Фундаментальные пропорции нашей экономики сегодня таковы, что без дополнительной подкачки денег со стороны ЦБ, бюджета или внешнего мира состояние с ликвидностью будет все время очень неустойчивым, грозя кризисами при каждом новом неблагоприятном сочетании конъюнктурных обстоятельств.
Какие же есть варианты избежать кризиса ликвидности в дальнейшем?
Первый вариант – оставить все как есть, уповая на возобновление чистого притока капитала. Однако надежда на регулярность такого притока слишком зыбкая, а заполнение пауз и периодов оттока силами интервенций одного ЦБ заставит его принимать в обеспечение рефинансирования всякий облигационный «мусор». Такая политика с высокой вероятностью рано или поздно может привести к банковскому кризису.
Вариант второй – компенсировать происходящие макроэкономические сдвиги изменениями в налогово-бюджетной политике: снизить сберегаемую нефтегазовую ренту либо с помощью увеличения бюджетных расходов, либо увеличив нефтегазовый трансферт, заместив им снижение других налогов, в частности НДС. Несмотря на свою внешнюю привлекательность, данный вариант тоже весьма рискован. Ослабление бюджетной политики может дать сильный инфляционный импульс. Кроме того, крайне нежелательно было бы начать «проедать» нефтегазовую ренту до того момента, как сформированный на ее основе финансовый актив сможет приносить заметные доходы.
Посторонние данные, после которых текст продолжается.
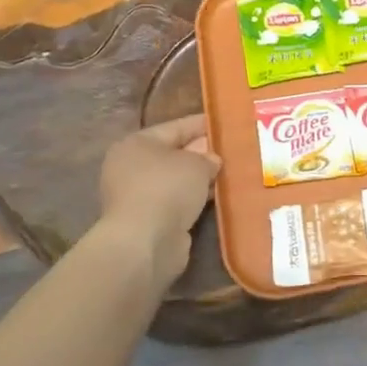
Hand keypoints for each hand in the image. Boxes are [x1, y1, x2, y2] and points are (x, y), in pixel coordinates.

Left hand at [98, 115, 220, 287]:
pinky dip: (195, 199)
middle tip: (233, 150)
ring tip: (231, 173)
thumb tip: (212, 161)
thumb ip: (208, 158)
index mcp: (137, 143)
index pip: (176, 127)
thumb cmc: (167, 189)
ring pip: (177, 181)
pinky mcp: (149, 221)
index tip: (226, 123)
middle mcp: (132, 167)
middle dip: (203, 153)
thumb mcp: (196, 164)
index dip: (202, 124)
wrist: (145, 242)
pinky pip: (177, 202)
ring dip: (200, 179)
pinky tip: (218, 197)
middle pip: (175, 154)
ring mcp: (138, 196)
Третий вариант заключается в оперативном использовании средств наших нефтегазовых бюджетных фондов для компенсации перепадов ликвидности. При этом речь идет не о расходовании средств фондов, а лишь об изменении пропорций между внешним и внутренним размещением их средств. С точки зрения денежного предложения этот канал его поддержки эквивалентен рефинансированию ЦБ. Эффект от участия на внутреннем денежном рынке минфиновского фонда проявится только в повышении обменного курса рубля. Однако в случае поддержки банковской ликвидности по линии Минфина (за счет бюджетных фондов) с Банка России снимается обязанность выдавать плохо обеспеченные рефинансовые кредиты, что в принципе не способствует росту качества кредитной политики банков.
Единственное существенное возражение может быть связано с перекладыванием на Минфин части кредитного риска при беззалоговом кредитовании банков, допущенных к «депозитному окну». Однако теоретически такой риск (плюс еще и валютный) существует и при размещении суверенных фондов целиком в зарубежных активах. И уж во всяком случае концентрация рисков на Минфине несравненно больше при прямом, минуя банковскую систему, использовании средств суверенных фондов в инфраструктурных проектах.
Теория, предписывая политику замещения невоспроизводимого ресурса финансовым активом, ничего не говорит о том, в каких инструментах – внутренних или внешних – он должен размещаться. Выбор в прошлом целиком внешнего размещения этих фондов в составе валютных резервов ЦБ был предопределен тем, что они выполняли еще и функцию стерилизации избыточного притока валюты по текущему платежному балансу. Но меняющаяся ситуация, возможно, требует более гибкого подхода.